DATA TO USE section start

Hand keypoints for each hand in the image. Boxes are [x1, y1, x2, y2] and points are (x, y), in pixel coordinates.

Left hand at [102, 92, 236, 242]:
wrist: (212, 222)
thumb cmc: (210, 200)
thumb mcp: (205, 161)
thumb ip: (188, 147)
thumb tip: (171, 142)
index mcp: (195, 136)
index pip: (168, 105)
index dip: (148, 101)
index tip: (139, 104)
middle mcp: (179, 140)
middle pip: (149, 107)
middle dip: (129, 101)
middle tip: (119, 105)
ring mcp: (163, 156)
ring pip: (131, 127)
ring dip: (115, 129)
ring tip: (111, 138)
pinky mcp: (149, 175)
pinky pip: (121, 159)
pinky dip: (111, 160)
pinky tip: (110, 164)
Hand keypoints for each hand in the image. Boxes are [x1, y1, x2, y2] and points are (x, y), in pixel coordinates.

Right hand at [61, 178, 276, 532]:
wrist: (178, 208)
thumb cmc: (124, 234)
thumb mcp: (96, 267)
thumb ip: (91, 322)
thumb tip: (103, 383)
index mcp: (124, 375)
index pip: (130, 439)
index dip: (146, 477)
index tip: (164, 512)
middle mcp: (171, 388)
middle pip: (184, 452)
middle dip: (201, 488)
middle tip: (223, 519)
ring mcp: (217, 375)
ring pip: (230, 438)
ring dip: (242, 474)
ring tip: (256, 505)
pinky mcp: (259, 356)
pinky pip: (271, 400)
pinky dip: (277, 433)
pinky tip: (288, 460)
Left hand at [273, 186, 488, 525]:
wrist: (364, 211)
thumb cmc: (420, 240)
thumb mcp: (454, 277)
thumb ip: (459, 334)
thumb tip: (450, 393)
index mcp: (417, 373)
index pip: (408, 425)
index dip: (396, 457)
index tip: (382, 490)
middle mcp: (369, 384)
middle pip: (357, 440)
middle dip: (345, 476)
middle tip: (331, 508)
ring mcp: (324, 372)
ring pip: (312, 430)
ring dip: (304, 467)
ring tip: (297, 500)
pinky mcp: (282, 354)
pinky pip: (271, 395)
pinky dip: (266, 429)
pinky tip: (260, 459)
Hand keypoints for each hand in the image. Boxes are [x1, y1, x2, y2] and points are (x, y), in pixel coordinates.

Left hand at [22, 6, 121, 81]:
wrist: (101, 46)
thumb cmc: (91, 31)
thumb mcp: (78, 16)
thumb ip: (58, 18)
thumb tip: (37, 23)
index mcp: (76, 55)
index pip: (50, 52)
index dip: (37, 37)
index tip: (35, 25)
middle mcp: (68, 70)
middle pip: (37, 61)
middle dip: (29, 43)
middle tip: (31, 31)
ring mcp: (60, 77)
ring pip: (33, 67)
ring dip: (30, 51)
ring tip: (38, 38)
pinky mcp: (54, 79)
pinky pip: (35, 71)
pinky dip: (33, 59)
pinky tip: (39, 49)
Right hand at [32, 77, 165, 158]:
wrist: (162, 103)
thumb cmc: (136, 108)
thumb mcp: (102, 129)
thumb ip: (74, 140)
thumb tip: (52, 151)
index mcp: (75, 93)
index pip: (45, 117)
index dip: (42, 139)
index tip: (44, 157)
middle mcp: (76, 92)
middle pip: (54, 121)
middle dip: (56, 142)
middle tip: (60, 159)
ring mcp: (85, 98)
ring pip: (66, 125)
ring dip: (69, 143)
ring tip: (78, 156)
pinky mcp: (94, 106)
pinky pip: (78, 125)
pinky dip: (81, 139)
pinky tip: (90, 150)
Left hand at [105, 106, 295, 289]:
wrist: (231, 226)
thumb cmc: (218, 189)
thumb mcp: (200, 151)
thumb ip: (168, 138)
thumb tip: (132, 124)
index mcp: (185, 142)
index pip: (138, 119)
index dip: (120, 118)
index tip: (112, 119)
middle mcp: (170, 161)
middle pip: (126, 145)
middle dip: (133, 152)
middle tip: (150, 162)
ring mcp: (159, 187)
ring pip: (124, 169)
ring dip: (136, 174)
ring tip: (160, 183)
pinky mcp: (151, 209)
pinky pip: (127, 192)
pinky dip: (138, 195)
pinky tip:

DATA TO USE section end

TASK STATEMENT: Within the data above, the lines from the one with "index pip: (130, 439)" to the one with "middle tip: (31, 31)" must be repeated exactly; no other line belongs in the answer.

REPLY TO THE TASK:
index pip: (130, 439)
index dip: (146, 477)
index tip: (164, 512)
middle mcp: (171, 388)
middle pip: (184, 452)
middle dip: (201, 488)
middle tip: (223, 519)
ring mcp: (217, 375)
ring pip: (230, 438)
ring dip: (242, 474)
ring tip: (256, 505)
pinky mcp: (259, 356)
pinky pip: (271, 400)
pinky dip: (277, 433)
pinky tip: (288, 460)
Left hand at [273, 186, 488, 525]:
wrist: (364, 211)
thumb cmc: (420, 240)
thumb mcp: (454, 277)
thumb ip: (459, 334)
thumb tip: (450, 393)
index mcp: (417, 373)
index pip: (408, 425)
index dip: (396, 457)
index tip: (382, 490)
middle mcp: (369, 384)
middle pip: (357, 440)
middle dip: (345, 476)
middle tip: (331, 508)
ring mcp: (324, 372)
ring pip: (312, 430)
ring dip: (304, 467)
ring tip: (297, 500)
pinky mcp: (282, 354)
pinky pip: (271, 395)
pinky dip: (266, 429)
pinky tip: (260, 459)
Hand keypoints for each hand in the image. Boxes are [x1, y1, x2, y2] and points are (x, y), in pixel coordinates.

Left hand at [22, 6, 121, 81]:
wrist: (101, 46)
thumb cmc: (91, 31)
thumb mcp: (78, 16)
thumb ip: (58, 18)
thumb tip: (37, 23)
index mcp: (76, 55)
index pip: (50, 52)
index dip: (37, 37)
index tip: (35, 25)
middle mcp: (68, 70)
middle pip: (37, 61)
middle dip: (29, 43)
middle tip: (31, 31)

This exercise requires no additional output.